The input START
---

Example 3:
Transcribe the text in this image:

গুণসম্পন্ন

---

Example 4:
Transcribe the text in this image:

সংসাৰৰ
The input END
What this exercise asks for is the data above, retyped exactly.

*Result:*
---

Example 3:
Transcribe the text in this image:

গুণসম্পন্ন

---

Example 4:
Transcribe the text in this image:

সংসাৰৰ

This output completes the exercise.